Machine learning in Bioinformatics

10/16 Student Conference Presentation Rehearsal Seminar

Part I: Classification and Feature Selection Using Top Discriminating Pairs with Information Gain on Microarray Data

by Tina Gui who is a Ph.D. student in the Department of Computer and Information Science at the University of Mississippi, who is currently working with Dr. Dawn E. Wilkins and Dr. Yixin Chen.  Tina received her Bachelor of Science in Computer Science from California State University. Her research interests include machine learning, data mining and bioinformatics.


Abstract: In microarray technology, gene expression classification and feature selection are commonly used techniques to diagnose diseases.

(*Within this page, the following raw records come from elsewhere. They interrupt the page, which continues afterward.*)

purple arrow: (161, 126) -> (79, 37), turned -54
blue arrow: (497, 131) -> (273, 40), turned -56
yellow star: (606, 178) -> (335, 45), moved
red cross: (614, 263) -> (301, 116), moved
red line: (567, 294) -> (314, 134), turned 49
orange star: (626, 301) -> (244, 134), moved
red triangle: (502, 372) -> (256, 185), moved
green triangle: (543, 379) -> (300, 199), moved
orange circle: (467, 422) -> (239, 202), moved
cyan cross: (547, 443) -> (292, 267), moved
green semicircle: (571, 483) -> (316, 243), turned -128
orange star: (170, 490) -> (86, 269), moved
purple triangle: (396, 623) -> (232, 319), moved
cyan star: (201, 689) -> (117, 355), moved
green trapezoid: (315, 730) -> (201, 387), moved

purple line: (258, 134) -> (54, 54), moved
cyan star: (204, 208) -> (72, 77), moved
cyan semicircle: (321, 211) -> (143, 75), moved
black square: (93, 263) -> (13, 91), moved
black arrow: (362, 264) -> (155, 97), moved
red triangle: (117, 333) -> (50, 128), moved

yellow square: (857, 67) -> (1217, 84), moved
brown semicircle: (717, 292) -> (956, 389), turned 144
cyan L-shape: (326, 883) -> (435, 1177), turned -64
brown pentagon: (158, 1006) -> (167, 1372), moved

The current classification technical practice has limitations when using gene expression microarray data. Our new approach, Top Discriminating Pairs (TDP) classifier, is motivated by this issue and aimed to improve the class prediction accuracy on microarray data. To illustrate the effectiveness of TDP, we combined the TDP methodology with information gain (IG) to achieve a more effective feature selector.

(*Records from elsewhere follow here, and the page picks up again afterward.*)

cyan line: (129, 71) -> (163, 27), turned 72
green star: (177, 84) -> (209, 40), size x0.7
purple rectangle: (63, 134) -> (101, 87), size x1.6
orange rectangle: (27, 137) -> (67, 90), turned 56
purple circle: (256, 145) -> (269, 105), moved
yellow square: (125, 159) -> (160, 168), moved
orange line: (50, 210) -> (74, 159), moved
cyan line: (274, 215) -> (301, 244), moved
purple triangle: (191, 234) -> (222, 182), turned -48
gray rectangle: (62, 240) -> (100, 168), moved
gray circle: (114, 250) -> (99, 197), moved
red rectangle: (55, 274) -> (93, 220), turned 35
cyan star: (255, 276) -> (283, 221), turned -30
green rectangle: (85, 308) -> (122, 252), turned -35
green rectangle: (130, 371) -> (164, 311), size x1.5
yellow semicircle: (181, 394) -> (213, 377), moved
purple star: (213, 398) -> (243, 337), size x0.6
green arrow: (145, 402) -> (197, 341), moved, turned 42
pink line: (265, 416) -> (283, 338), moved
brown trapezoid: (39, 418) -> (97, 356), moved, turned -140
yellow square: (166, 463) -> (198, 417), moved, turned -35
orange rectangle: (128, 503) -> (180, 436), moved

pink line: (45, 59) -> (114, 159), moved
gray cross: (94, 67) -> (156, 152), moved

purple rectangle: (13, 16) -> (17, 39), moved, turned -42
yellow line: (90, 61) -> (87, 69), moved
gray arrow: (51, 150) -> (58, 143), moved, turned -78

Part II: Rule Based Regression and Feature Selection for Biological Data

by Sheng Liu who received his Bachelor of Science in Biochemistry from Wuhan University, Master of Science in Computer Science from University of Mississippi. He is now Doctor of Philosophy student in Computer Science at Department of Computer and Information Science, University of Mississippi. His research interests include machine learning and bioinformatics/computational Biology.

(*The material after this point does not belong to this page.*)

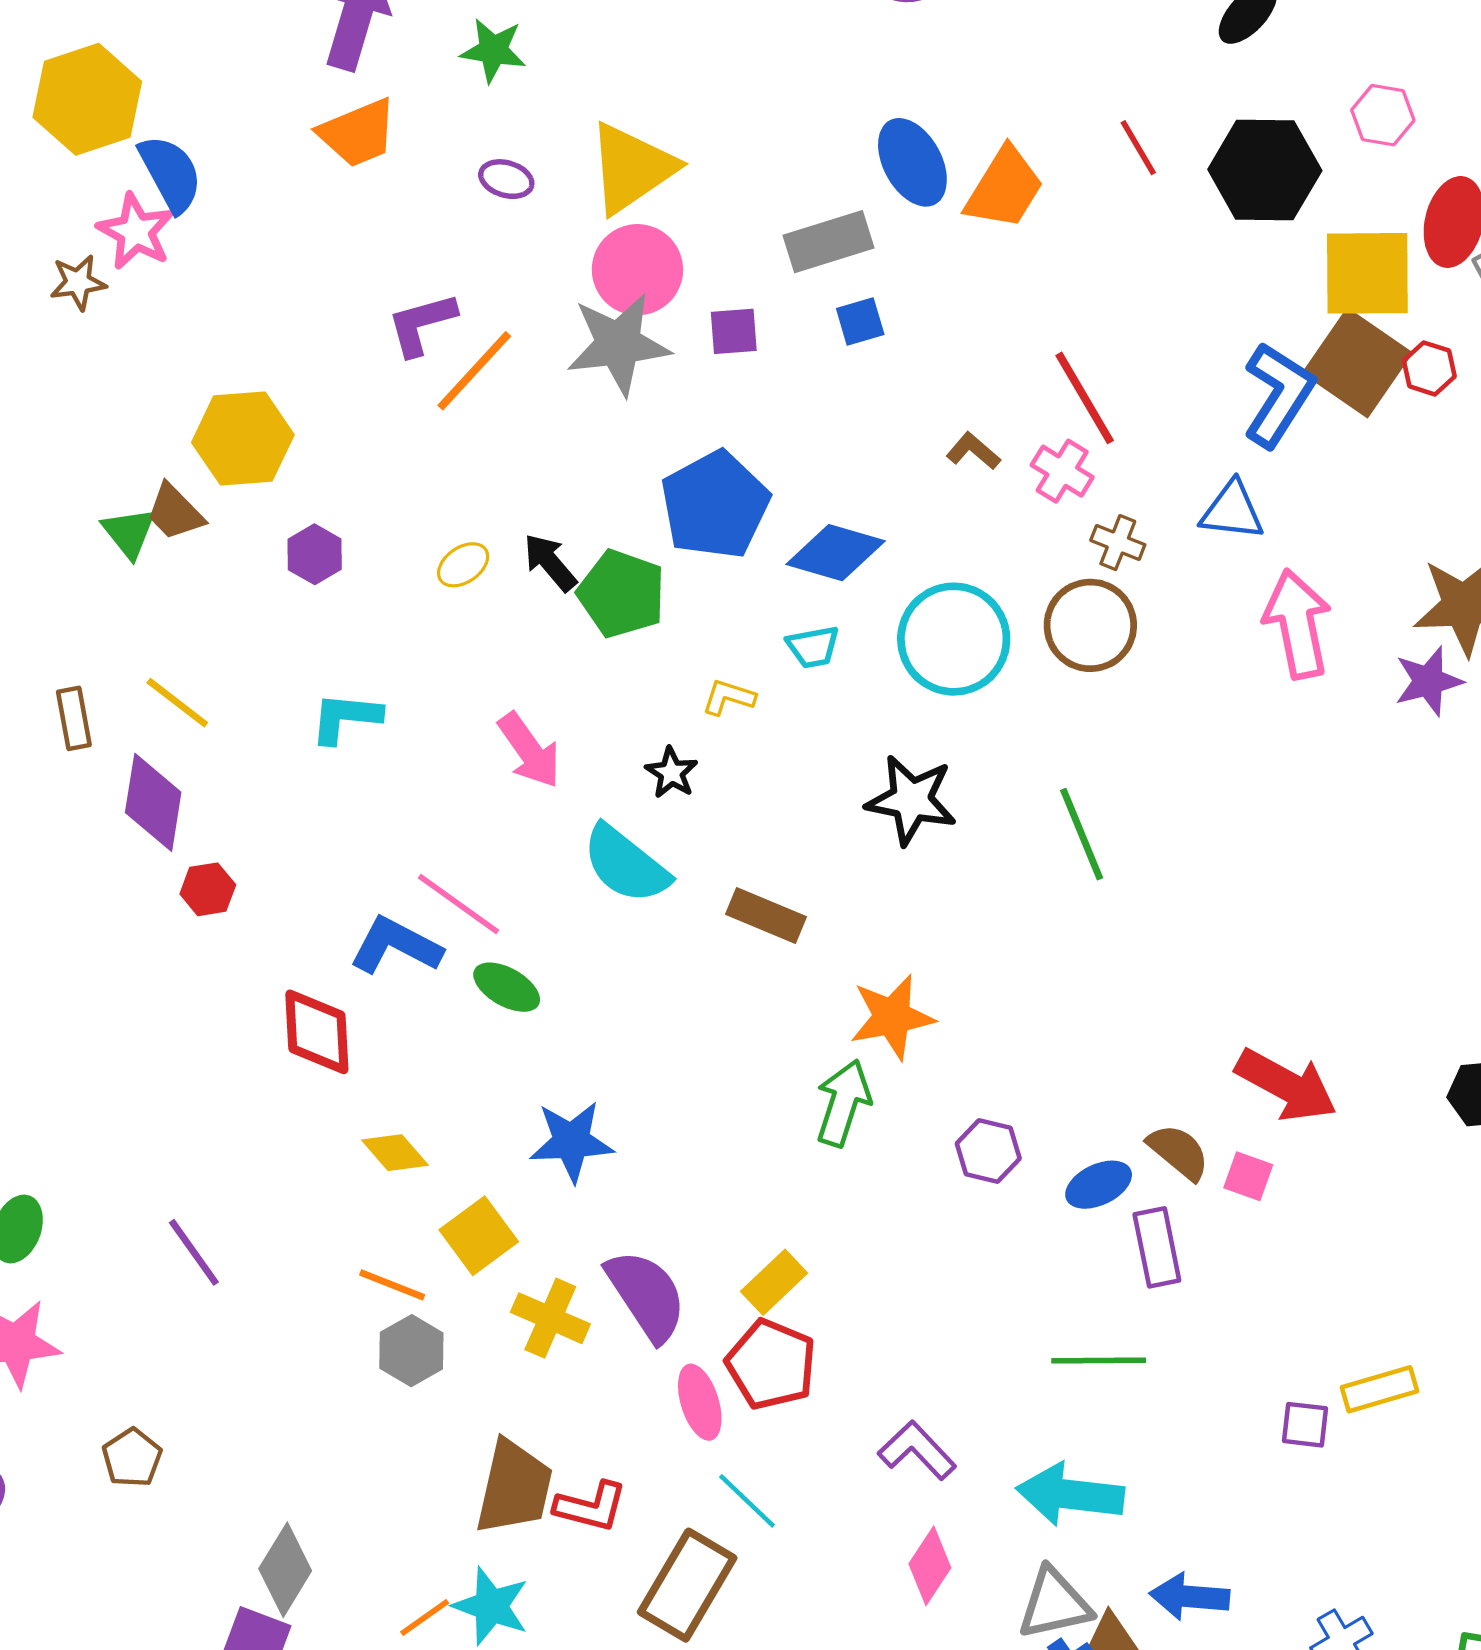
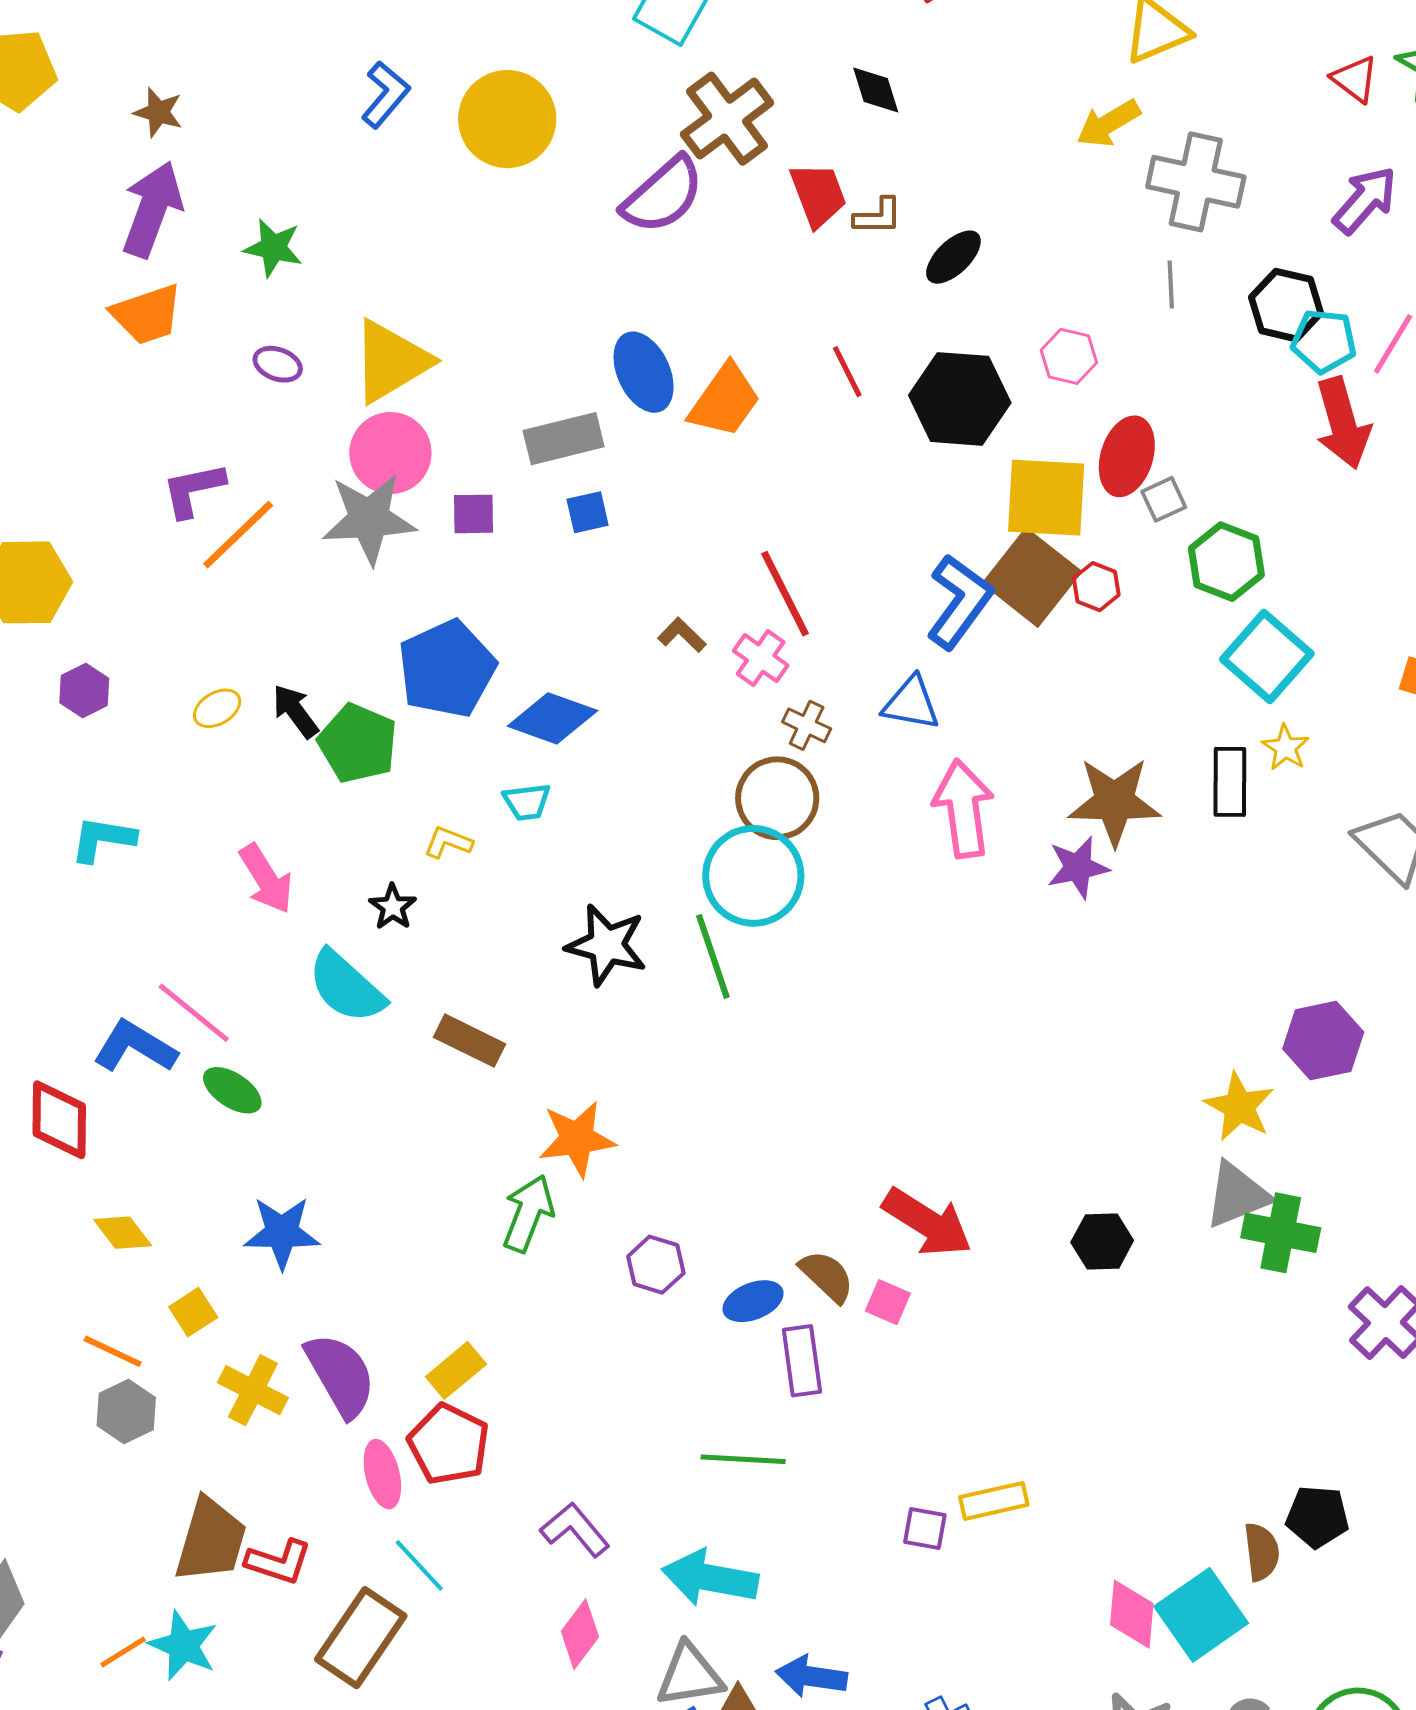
cyan circle: (954, 639) -> (753, 876), moved
green line: (1082, 834) -> (713, 956), moved
yellow square: (479, 1236) -> (193, 1312), size x0.7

Abstract: Regression is widely utilized in a variety of biological problems involving continuous outcomes. There are a number of methods for building regression models ranging from linear models to more complex nonlinear ones. In many practical applications, the relations are nonlinear. These relations can be modeled by nonlinear regression techniques effectively. However, many models built with nonlinear techniques have the difficulty on interpretation, which is crucial in many biological problems.We propose a rule based regression algorithm that uses 1-norm regularized random forests. The proposed approach simultaneously extracts a small number of rules from generated random forests and eliminates unimportant features, and hence is able to provide a simple interpretation. We tested the approach on several datasets. The proposed approach is able to construct a significantly smaller set of regression rules using a subset of attributes while achieving prediction performance comparable to that of conventional random forests regression. It demonstrates high potential in terms of prediction performance and interpretation ease on studying nonlinear relationships of the subjects.